In the final teaching week of Education and Digital Cultures, my Lifestream blog seems to have divided into several tributaries, winding towards the final assignment. The first tributary meandered through some of the work of peers, with visits to Daniel’s blog, which houses an impressive attempt to coordinate peer notetaking; Stuart’s blog, where I found an excellent, coordinated algorithmic analysis with Chenée; Matthew’s blog, to talk about algorithmic impacts on notions of singular authorship (pending moderation); and Dirk’s blog, in search of answers about how data was created and missing meaningfulness. This tributary then diverted to relatively social engagement in Twitter, with discussion of breaking black boxes, which I did symbolically by cracking open my computer shell for a repair, and spam.
The second tributary was concerned with the role of ‘data’ and algorithms in research process and products. My exploration began with discussion of a blog post from Knox (2014) regarding inverting notions of abstraction. A reading of Vis (2013) continued these explorations, with a focus on how data are selected, how visibility is instrumentalised, and the unreliability which is induced by monetisation. Next, through Markam (2013), I questioned the neutrality of ‘data’ as a research frame, and was wooed by her calls to embrace complexity, and acknowledge research as a ‘messy, continual, dialogic, messy, entangled, and inventive’ process. This tributary culminated in a damming of sorts (or, damning), with my analysis of our Tweetorial’s algorithmic interpretation by Tweet Archivist.

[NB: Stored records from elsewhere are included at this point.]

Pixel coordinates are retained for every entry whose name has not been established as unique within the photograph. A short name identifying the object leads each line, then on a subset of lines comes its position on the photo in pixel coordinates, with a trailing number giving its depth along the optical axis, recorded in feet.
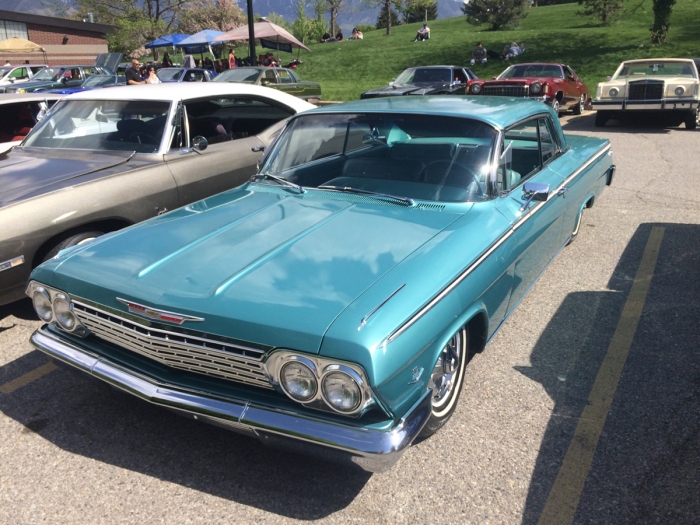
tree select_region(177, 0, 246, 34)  168.86
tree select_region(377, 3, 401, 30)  218.38
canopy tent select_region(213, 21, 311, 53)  75.56
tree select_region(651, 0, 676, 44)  76.89
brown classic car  13.17
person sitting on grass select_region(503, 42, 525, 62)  93.45
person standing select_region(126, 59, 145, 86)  50.87
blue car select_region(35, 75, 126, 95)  59.06
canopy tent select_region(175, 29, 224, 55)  85.10
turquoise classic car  7.36
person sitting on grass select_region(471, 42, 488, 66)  91.09
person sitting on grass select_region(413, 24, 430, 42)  130.31
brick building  128.16
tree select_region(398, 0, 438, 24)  200.79
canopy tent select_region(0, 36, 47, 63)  97.12
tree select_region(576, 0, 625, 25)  109.95
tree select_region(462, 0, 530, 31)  137.69
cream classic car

In the final tributary, I investigated the entanglement of human and technical agency, driven by wider concerns about the governance of society and how ‘citizens’ can maintain a voice in that governance when so much influence is exerted through commercial and technical agency. Divisions in (and the co-evolution of) agency were explored through discussion of Matias’ (2017) research into algorithmic nudges with /r/worldnews (and in these notes on a Tweet), and developed based on a blog post in which Rahwan (2016) writes of “embedding judgement of society, as a whole, in the algorithmic governance of outcomes.” A peer (Cathy) helped me to connect this with predictive analysis ‘nudges’ in education, where I similarly see a need for collective agency to be used to integrate human values and ensure accountability. This line of thinking also links to ethical concerns about new technologies raised in our cybercultures block.